PASSAGE TO READ.
● ● ● ● ● ● ●

Hope. Art is the highest expression of it that we have, the German painter Gerhard Richter famously observed. The American writer Kurt Vonnegut Jr put it another way. “We are here to help each other get through this thing, whatever it is,” he wrote of his calling. He was actually quoting his son, Mark, in turn giving hope to the father who struggled with cynicism and despair all his life.
Nick Cave with his sons Jethro (right) and Luke, in 2006.Credit:Getty
Not even the most avid fans, as we reach out with every fibre we have to offer love and hope to him and his family, could wish for the lived experience of Nick Cave today. Andrew Dominik’s new documentary on Cave and his musical partner Warren Ellis, This Much I Know to Be True, will be hard to watch when it opens at cinemas tomorrow.
The songs that will inevitably stem from this latest cruel tragedy will be harder still to listen to. But surely not even Cave’s most cynical ‘liked-his-old-stuff’ detractors – and trust me, they are legion – can fail to find hope in the fact that those songs will come.

● ● ● ● ● ● ●

LISTED RECORDS.
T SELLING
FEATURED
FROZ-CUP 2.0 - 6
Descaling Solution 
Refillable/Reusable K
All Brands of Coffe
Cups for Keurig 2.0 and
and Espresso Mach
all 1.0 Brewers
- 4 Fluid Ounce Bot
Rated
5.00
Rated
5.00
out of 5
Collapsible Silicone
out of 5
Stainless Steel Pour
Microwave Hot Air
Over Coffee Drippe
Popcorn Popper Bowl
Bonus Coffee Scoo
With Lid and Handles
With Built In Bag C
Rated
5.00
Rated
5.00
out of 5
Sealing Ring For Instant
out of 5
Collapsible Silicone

● ● ● ● ● ● ●

TASKS.
- A) Answer these questions from the Nick Cave article, one answer per line and marked like the questions:
(i) Which German painter called art the highest expression of hope?
(ii) Whom was Kurt Vonnegut Jr quoting in the words he wrote about his calling?
(iii) What is the title of Andrew Dominik's new documentary?
- B) Shorten the paragraph of the Nick Cave article that begins "Hope. Art is the highest expression" while keeping its main facts.
- C) Write the next paragraph of the Nick Cave article, picking up right after its final sentence.
None of the data is needed here.

ANSWERS BELOW.
- A)
(i) Gerhard Richter
(ii) His son, Mark
(iii) This Much I Know to Be True

- B) German painter Gerhard Richter observed that art is our highest expression of hope. American writer Kurt Vonnegut Jr described his calling as helping each other "get through this thing, whatever it is." In writing that, he was quoting his son, Mark, who gave hope to a father who had struggled all his life with cynicism and despair.

- C)
“Hopefulness is not a neutral position” he wrote to that fan named Valerio last month. “It is adversarial. It is the warrior emotion that can lay waste to cynicism. Each redemptive or loving act, as small as you like, Valerio, such as reading to your little boy, or showing him a thing you love, or singing him a song, or putting on his shoes, keeps the devil down in the hole. It says the world and its inhabitants have value and are worth defending. It says the world is worth believing in. In time, we come to find that it is so.”
If Nick Cave can believe that, I think I can get through this thing. Whatever it is.